### BRANO PROPOSTO
________
La Liguria è la Regione dove ci sono più ultrasessantacinquenni. Pasolini diceva che “più si invecchia e più si diventa allegri perchè si ha meno futuro e dunque meno speranza”. Il No Future dei Sex Pistols in chiave geriatrica può quindi spiegare il successo di “Rock in the Casbah”? La manifestazione – ormai matura sebbene il suo sfrontato giovanilismo – regge ai cambi di poltrone, alle cover-band, ai “se” e ai “ma”, e propone senza ritegno suoni fracassoni italiani e ‘dop’ del posto. Regge alle anomalie di una Provincia di un Paese provinciale, pieno d’eccellenza eppure sgarruppato. Regge alle critiche e al cut & (not) paste di chi vorrebbe non si facesse rumore e che non si portassero i turisti nella Pigna, città vecchia, cuore multietnico, rock, zozzo di Sanremo; luogo che Italo Calvino, nume tutelare, bazzicò e benedisse.
________
### CONTENUTO DEI DATI
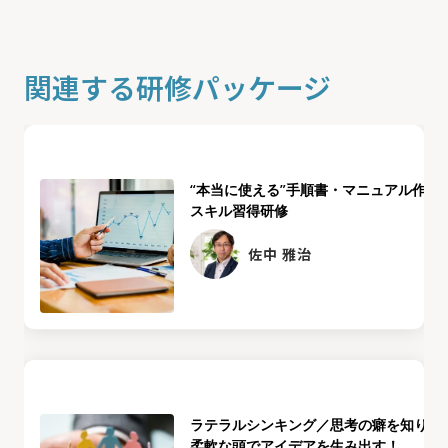
関連する研修パッケージ
“本当に使える”手順書・マニュアル作成
スキル習得研修
佐中 雅治
ラテラルシンキング／思考の癖を知り、
柔軟な頭でアイデアを生み出す！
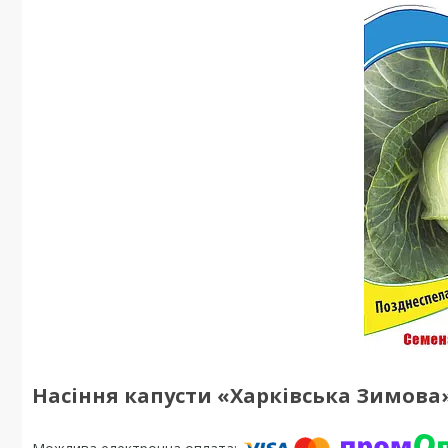
Насіння капусти «Харківська Зимова»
________
### I TUOI COMPITI
• 1. Traduci in inglese questa frase del brano su Rock in the Casbah: «Regge alle anomalie di una Provincia di un Paese provinciale, pieno d’eccellenza eppure sgarruppato.»
• 2. Prosegui il brano su Rock in the Casbah dal punto in cui si interrompe.

### RISPOSTE NUMERATE
• 1. It holds up against the anomalies of a province in a provincial country, full of excellence and yet run-down.

• 2.
“Allo sceriffo non piace che si suoni il rock nella Casbah (…) Ora, sopra quel tempio hanno proprio fatto il pienone. La folla ha detto che è figo apprezzare la musica”, canta Joe Strummer. Sembra che parli del giochino rockenrolla di Sanremo. Tra i carrugi della città vecchia c’è puzza di spirito adolescenziale, e grazie a Dio. L’adolescenza è un’età dello spirito, e le stelle per qualche sera sono tutte qua, che abbiano visibilità mediatica oppure no. Dio salvi la Regina, e già che c’è anche questa bella kermesse.